__Study material__
.....
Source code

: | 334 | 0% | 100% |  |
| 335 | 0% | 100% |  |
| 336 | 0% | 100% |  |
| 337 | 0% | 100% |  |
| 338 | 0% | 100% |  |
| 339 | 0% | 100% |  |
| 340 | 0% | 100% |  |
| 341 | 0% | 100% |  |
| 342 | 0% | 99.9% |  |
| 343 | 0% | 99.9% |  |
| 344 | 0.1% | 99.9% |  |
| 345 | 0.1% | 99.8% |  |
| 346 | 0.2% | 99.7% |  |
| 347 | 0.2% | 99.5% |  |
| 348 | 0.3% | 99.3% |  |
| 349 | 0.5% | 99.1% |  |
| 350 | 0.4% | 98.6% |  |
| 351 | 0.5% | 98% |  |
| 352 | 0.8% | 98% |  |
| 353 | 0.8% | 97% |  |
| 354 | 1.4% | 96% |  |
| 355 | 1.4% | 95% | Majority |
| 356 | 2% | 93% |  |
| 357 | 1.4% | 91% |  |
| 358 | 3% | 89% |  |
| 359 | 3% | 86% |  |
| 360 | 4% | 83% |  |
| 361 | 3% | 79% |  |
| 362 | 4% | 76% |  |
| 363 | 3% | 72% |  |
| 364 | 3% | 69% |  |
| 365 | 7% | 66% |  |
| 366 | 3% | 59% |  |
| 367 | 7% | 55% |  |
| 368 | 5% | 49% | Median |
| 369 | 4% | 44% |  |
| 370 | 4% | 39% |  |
.....
__Exercise aim__
Go through the listing and write out each line exactly.

__Answer to the problem__
Source code

: | 334 | 0% | 100% |  |
| 335 | 0% | 100% |  |
| 336 | 0% | 100% |  |
| 337 | 0% | 100% |  |
| 338 | 0% | 100% |  |
| 339 | 0% | 100% |  |
| 340 | 0% | 100% |  |
| 341 | 0% | 100% |  |
| 342 | 0% | 99.9% |  |
| 343 | 0% | 99.9% |  |
| 344 | 0.1% | 99.9% |  |
| 345 | 0.1% | 99.8% |  |
| 346 | 0.2% | 99.7% |  |
| 347 | 0.2% | 99.5% |  |
| 348 | 0.3% | 99.3% |  |
| 349 | 0.5% | 99.1% |  |
| 350 | 0.4% | 98.6% |  |
| 351 | 0.5% | 98% |  |
| 352 | 0.8% | 98% |  |
| 353 | 0.8% | 97% |  |
| 354 | 1.4% | 96% |  |
| 355 | 1.4% | 95% | Majority |
| 356 | 2% | 93% |  |
| 357 | 1.4% | 91% |  |
| 358 | 3% | 89% |  |
| 359 | 3% | 86% |  |
| 360 | 4% | 83% |  |
| 361 | 3% | 79% |  |
| 362 | 4% | 76% |  |
| 363 | 3% | 72% |  |
| 364 | 3% | 69% |  |
| 365 | 7% | 66% |  |
| 366 | 3% | 59% |  |
| 367 | 7% | 55% |  |
| 368 | 5% | 49% | Median |
| 369 | 4% | 44% |  |
| 370 | 4% | 39% |  |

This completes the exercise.